Tehran's attempts at regional destabilisation trace back to its sponsoring of Hezbollah in Lebanon in the 1980s. Today, ahead of the Lebanese elections on Sunday, the proxy group is firmly embedded in national politics in its ongoing attempts to legitimise its militancy. It is a model that Iran hopes to export – with Hezbollah's assistance – to Iraq, Syria, Yemen and even into Africa. In May 2013, three Hezbollah operatives were arrested in Nigeria, having amassed enough weaponry to, in the words of a Nigerian public prosecutor, "sustain a civil war". The group's use of weapons and drugs trafficking to fund its activities adversely impact countries and societies. According to Morocco's Foreign Minister Nasser Bourita, Hezbollah supplied Polisario with surface-to-air missiles via the Iranian embassy in Algiers. In March, lieutenant general Dhani Khalfan Tamim, deputy chairman of Dubai Police, revealed Hezbollah-linked traffickers were importing drugs to the Gulf region in a bid to corrupt the young. The utter disregard for the sovereignty of the nations in which they meddle is plain to see.

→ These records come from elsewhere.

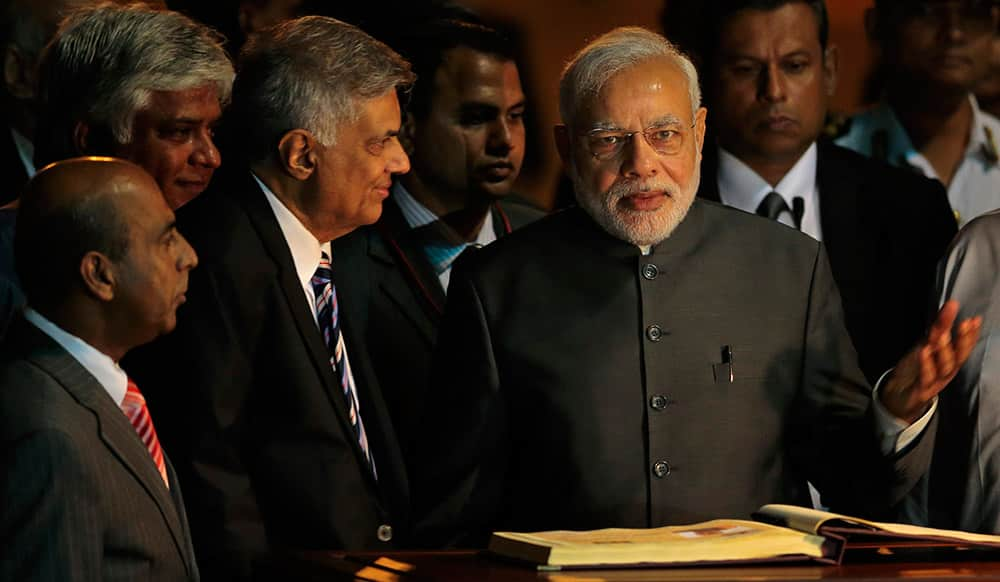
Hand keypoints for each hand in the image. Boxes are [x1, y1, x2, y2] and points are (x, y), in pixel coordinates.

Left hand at [880, 300, 981, 423]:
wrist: (900, 397)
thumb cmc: (917, 371)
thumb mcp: (926, 348)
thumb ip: (937, 331)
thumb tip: (948, 310)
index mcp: (949, 361)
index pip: (963, 346)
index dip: (970, 334)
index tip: (975, 320)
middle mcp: (946, 372)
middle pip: (958, 356)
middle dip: (963, 340)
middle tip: (965, 323)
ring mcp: (935, 382)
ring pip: (944, 367)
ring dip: (944, 350)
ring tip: (942, 334)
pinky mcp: (921, 390)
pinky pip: (925, 377)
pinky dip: (926, 365)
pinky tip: (924, 352)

The first phase of resolving any problem is to isolate it. The ambitions and strategies of both Tehran and Hezbollah are well-understood in this region. In Yemen, the Saudi-led coalition is fighting Iran-backed Houthi rebels and cutting off their supply channels to reinstate the internationally recognised government. In Syria, Iran's collusion with Russia and the regime is bringing misery to ordinary Syrians. These pages have long held that Tehran's nefarious dealings must be curtailed. The stability of this region – and the world – is dependent upon it.